▶ _GIVEN DATA_:
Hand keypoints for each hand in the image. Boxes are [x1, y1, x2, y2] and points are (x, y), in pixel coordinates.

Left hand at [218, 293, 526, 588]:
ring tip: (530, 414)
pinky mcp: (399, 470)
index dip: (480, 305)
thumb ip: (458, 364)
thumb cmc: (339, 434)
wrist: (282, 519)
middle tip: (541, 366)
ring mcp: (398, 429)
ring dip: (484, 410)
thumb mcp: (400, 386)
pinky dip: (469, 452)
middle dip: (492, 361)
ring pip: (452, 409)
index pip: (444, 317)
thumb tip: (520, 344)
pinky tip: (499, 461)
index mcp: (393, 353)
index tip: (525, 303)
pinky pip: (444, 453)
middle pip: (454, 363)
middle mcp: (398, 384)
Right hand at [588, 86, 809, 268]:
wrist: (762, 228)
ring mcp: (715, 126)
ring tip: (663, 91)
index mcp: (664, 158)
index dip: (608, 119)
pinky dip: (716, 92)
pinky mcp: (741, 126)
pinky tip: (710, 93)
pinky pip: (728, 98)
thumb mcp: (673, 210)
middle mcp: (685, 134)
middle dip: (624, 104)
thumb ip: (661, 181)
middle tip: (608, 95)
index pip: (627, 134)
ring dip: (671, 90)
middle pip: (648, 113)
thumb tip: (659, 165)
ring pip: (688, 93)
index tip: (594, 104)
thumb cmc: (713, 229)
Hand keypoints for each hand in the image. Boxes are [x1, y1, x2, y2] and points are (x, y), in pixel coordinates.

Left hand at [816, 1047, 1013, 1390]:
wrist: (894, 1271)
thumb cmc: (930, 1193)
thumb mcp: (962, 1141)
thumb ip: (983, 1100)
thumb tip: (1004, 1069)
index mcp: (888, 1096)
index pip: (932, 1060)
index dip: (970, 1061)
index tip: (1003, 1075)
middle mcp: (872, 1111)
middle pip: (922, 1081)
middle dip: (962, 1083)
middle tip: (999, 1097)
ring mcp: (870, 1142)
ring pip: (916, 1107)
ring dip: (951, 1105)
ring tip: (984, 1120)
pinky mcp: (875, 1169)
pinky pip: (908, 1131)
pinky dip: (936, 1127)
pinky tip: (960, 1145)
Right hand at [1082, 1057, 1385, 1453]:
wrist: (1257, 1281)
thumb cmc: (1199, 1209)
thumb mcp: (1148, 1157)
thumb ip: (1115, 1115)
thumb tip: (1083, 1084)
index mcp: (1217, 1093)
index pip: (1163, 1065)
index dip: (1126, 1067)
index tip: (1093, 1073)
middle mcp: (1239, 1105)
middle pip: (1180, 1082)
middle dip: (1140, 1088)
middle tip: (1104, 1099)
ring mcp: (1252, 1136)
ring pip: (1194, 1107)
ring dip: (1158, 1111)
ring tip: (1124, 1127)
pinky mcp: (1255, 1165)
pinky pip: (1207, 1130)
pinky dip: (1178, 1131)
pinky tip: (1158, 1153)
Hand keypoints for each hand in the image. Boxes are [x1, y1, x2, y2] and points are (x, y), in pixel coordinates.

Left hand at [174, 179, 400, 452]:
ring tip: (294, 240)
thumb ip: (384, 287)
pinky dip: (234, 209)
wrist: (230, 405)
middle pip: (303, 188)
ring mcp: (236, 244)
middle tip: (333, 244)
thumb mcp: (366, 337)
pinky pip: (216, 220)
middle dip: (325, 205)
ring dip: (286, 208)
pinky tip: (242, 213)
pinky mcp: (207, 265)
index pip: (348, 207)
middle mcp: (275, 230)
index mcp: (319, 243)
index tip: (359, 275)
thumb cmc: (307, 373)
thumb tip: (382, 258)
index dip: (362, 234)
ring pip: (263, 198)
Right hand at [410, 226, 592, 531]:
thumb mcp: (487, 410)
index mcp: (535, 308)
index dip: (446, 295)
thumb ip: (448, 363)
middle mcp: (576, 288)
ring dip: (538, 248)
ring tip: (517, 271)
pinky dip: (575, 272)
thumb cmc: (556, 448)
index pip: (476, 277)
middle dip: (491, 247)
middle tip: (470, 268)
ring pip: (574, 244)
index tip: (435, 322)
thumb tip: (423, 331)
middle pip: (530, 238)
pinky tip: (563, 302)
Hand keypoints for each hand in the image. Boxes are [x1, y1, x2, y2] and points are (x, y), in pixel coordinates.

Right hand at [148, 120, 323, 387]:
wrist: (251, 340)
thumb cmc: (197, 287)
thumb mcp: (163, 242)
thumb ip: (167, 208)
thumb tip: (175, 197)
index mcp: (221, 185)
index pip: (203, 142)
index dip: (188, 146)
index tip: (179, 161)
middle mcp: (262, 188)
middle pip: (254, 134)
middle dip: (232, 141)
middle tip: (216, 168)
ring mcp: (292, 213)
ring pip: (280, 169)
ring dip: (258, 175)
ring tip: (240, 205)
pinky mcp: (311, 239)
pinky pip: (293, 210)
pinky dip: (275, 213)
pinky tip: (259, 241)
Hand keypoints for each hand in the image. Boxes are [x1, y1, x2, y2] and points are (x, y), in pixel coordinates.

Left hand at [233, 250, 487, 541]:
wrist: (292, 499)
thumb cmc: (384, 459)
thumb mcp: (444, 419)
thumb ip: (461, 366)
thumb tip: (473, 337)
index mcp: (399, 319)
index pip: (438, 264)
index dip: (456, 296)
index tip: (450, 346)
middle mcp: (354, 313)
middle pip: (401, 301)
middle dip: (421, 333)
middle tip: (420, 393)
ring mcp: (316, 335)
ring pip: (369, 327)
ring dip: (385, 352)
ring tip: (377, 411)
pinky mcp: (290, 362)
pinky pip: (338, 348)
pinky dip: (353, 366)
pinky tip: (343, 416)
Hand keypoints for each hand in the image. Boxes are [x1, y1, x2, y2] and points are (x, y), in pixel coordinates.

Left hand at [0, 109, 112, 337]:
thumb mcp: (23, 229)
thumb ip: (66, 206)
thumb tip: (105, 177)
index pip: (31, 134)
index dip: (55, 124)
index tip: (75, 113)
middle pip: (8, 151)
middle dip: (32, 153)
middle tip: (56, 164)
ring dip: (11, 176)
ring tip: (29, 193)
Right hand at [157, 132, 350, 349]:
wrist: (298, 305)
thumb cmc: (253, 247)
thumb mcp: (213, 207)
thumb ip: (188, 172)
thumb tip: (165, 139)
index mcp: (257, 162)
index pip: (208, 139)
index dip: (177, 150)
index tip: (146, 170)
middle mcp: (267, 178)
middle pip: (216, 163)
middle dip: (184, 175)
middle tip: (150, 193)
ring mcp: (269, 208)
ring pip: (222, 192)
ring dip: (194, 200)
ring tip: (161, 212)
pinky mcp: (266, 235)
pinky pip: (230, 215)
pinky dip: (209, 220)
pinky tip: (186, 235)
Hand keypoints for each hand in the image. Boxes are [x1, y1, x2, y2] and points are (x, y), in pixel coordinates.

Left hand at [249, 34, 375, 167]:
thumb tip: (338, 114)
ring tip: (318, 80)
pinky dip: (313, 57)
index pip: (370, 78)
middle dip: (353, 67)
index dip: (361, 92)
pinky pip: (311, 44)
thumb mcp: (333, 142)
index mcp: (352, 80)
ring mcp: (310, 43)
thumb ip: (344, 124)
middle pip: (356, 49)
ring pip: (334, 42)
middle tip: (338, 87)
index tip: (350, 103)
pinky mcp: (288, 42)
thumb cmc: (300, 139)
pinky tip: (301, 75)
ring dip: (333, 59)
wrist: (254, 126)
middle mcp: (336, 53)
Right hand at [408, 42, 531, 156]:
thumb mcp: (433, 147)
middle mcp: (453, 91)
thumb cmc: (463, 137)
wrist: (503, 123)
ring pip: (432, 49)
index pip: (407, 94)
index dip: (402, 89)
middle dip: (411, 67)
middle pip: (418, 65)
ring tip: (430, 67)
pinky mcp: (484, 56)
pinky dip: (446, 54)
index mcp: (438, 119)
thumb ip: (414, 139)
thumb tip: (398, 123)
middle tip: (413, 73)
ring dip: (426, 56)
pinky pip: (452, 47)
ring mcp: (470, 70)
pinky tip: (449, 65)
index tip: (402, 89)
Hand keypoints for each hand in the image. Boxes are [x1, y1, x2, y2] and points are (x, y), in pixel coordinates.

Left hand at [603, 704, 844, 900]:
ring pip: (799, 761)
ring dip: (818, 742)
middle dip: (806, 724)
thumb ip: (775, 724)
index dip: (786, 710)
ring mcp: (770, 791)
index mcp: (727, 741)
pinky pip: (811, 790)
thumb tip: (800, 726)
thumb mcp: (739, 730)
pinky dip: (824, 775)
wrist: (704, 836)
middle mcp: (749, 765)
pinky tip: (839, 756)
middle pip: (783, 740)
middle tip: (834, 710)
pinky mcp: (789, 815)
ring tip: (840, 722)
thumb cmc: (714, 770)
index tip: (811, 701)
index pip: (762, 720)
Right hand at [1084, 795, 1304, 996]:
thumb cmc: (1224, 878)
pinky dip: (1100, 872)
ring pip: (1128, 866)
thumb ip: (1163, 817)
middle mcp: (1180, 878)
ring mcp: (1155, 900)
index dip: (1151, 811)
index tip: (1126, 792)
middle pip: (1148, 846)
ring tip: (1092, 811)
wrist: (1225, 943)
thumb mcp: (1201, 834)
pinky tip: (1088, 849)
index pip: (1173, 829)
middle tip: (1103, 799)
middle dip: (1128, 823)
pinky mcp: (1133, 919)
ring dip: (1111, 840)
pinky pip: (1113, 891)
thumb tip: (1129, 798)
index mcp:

▶ _DIRECTIONS FOR THIS TASK_:
In the data above, which lines include "Right"? Return those lines.

▶ _EXERCISE OUTPUT_:
Right hand at [588, 86, 809, 268]:
Right hand at [1082, 1057, 1385, 1453]:
Right hand at [410, 226, 592, 531]:
Right hand at [148, 120, 323, 387]:
Right hand at [157, 132, 350, 349]:
Right hand at [408, 42, 531, 156]:
Right hand at [1084, 795, 1304, 996]:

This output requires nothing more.